IMF Executive Board Completes First and Second Reviews Under the Stand-By Arrangement and Ex-Post Evaluation of Exceptional Access for Romania

Press Release No.14/130
March 26, 2014

The Executive Board of the International Monetary Fund (IMF) today completed the first and second reviews of Romania’s performance under its economic program supported by a 24-month Stand-By Arrangement (SBA). The authorities are treating the arrangement as precautionary and do not intend to draw under it. Completion of the reviews makes an additional amount equivalent to SDR 389.4 million (about €436.3 million) available for disbursement, bringing the total resources currently available to Romania under the SBA to an amount equivalent to SDR 584.1 million (about 654.4 million). The SBA with access of SDR 1,751.34 million (about €1.96 billion, 170 percent of quota) was approved on September 27, 2013 (see Press Release No. 13/376).

In completing the reviews, the Executive Board approved a waiver of nonobservance of the performance criterion on the general government overall fiscal balance, which was missed by a small margin, and modifications to program conditionality. The Executive Board also approved the Romanian authorities’ request to add a review based on end-June 2014 performance. The additional review would coincide with the planned Article IV consultation and the mid-year budget rectification.

The Executive Board also discussed an ex post evaluation (EPE) of the SBA with Romania approved in March 2011. Romania treated the arrangement as precautionary and completed all the reviews. The EPE finds that the program objectives were largely met, although progress on the structural reform agenda was uneven and vulnerabilities remain.

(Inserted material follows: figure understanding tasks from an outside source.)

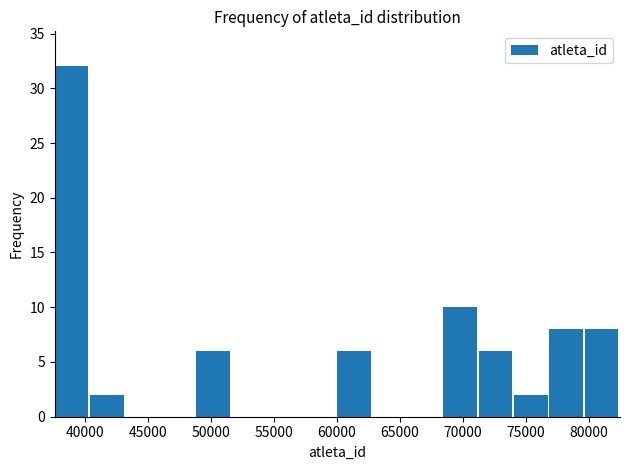

Reading left to right, list every bar in this chart as the range it spans on the x-axis followed by its height. Neither the bar edges nor the heights are printed on the chart, so give them approximately, as read against the axes.

37500 to 40500: 32
40500 to 43000: 2
43000 to 46000: 0
46000 to 49000: 0
49000 to 51500: 6
51500 to 54500: 0
54500 to 57000: 0
57000 to 60000: 0
60000 to 63000: 6
63000 to 65500: 0
65500 to 68500: 0
68500 to 71500: 10
71500 to 74000: 6
74000 to 77000: 2
77000 to 79500: 8
79500 to 82500: 8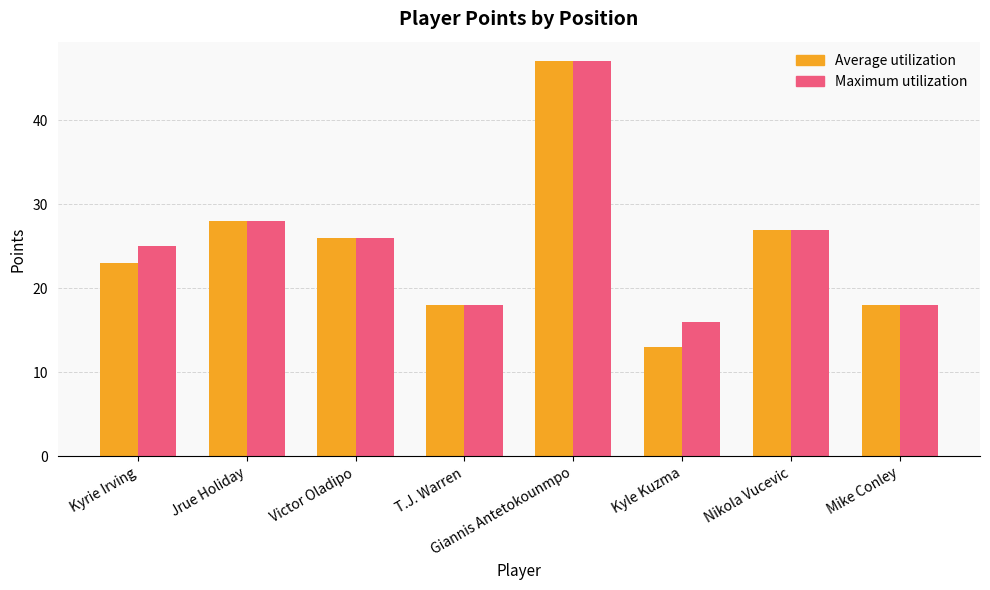

The value of Maximum utilization at Kyrie Irving is 38. True or false?

False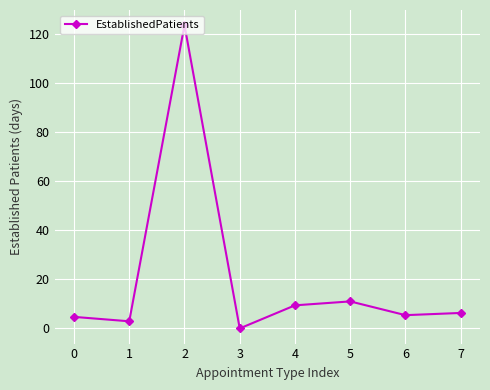

The value at 4 is 4.9. True or false?

False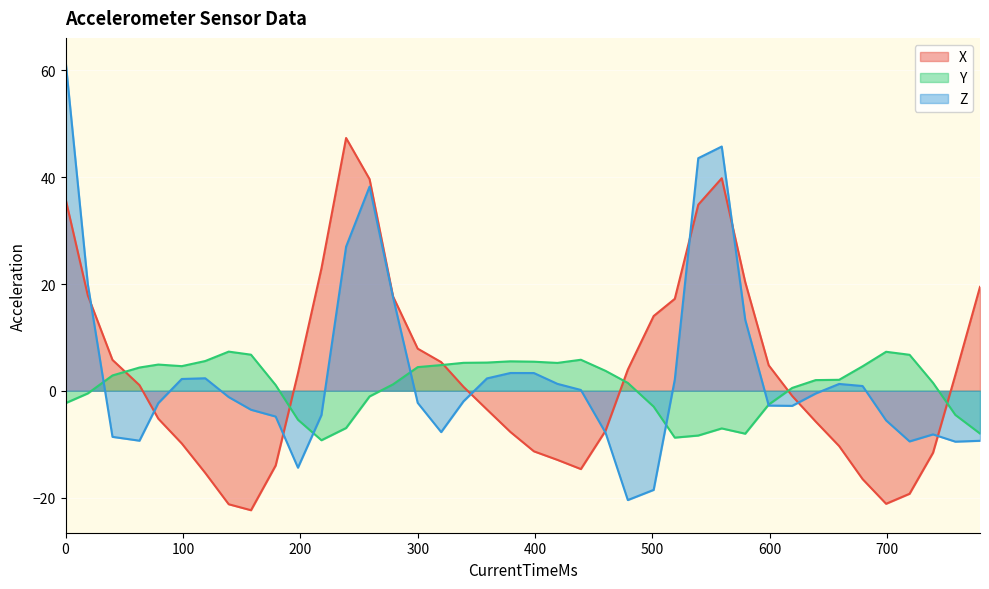

What is the greatest value displayed?

61.9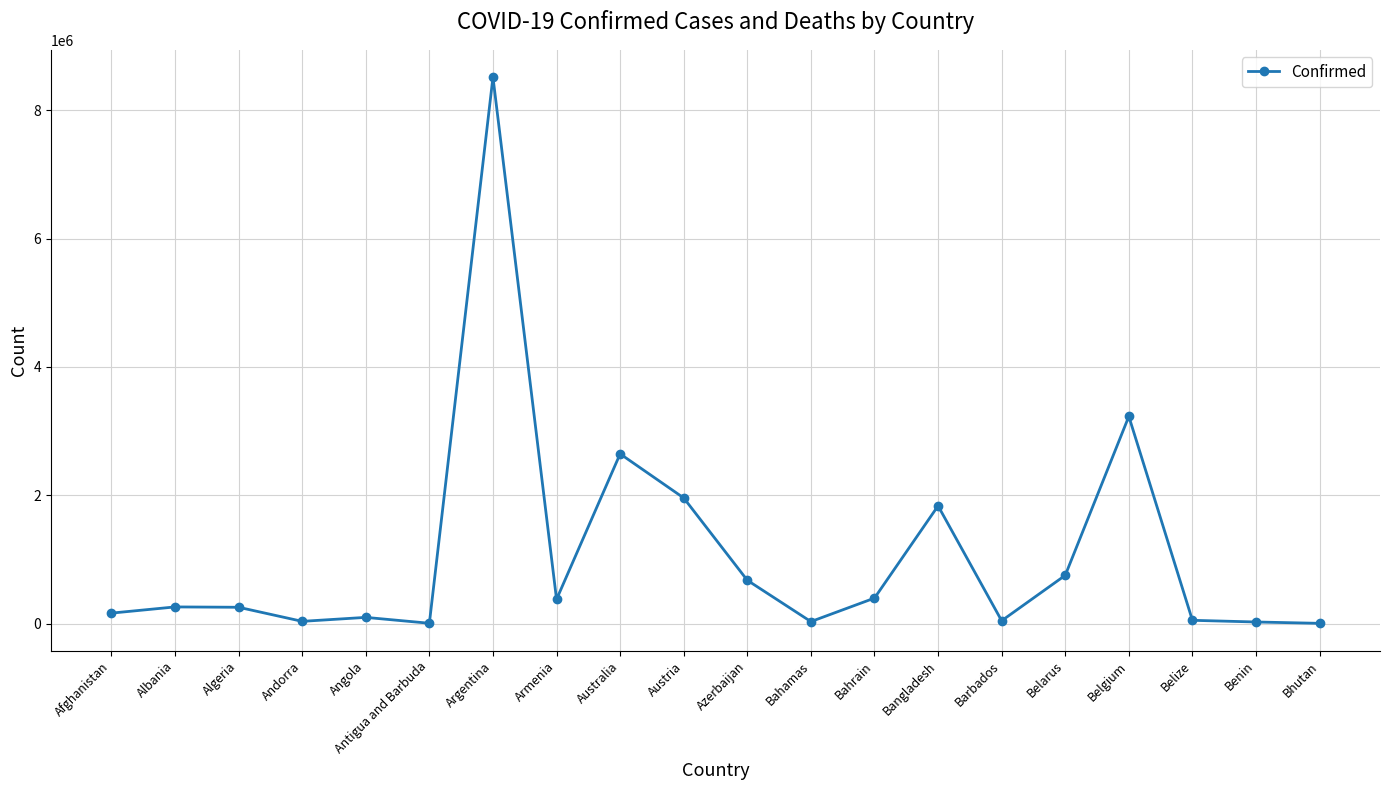

What is the value of the 4th point from the left?

36470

Following the Executive Board’s discussion on Romania, Mr. David Lipton, Deputy Managing Director and Acting Chair, said:

“Romania is making good progress under the precautionary SBA. Economic growth reached a post-crisis high in 2013, the current account narrowed significantly, and inflation has fallen to historic lows. However, the economy and the financial sector remain vulnerable to shocks. Steadfast program implementation is essential to preserve macroeconomic stability and policy buffers in this election year.

“The budget deficit target for 2014 provides for further fiscal adjustment, while also supporting greater absorption of European Union funds. Improved capital spending, better revenue collection, and implementation of an expenditure control system are key priorities. Additional action is required to reform the health care sector and shield vulnerable households from deregulated energy prices.

“Efforts are needed to strengthen monetary policy transmission. The banking system remains well capitalized, but the authorities need to accelerate the resolution of non-performing loans and closely monitor risks from parent bank deleveraging. The non-bank financial regulator needs to be reformed in line with best international practices.

“Structural reforms in the energy and transportation sectors have progressed. Electricity prices for commercial users have been liberalized and initial public offerings were held in two major energy companies. Sustained progress in state-owned enterprise reform, including a restructuring of the freight railway company and a reduction of arrears will continue to be critical components of the program.

“The EPE concluded that the program objectives were largely met, although progress on structural reforms was uneven and vulnerabilities remain. The evaluation draws several lessons for Fund engagement with Romania. First, program conditionality, particularly as regards complex structural reforms, is no substitute for country ownership. Second, addressing financial sector risks requires strong coordination between home and host supervisors, appropriate macro-prudential policies, and data transparency.”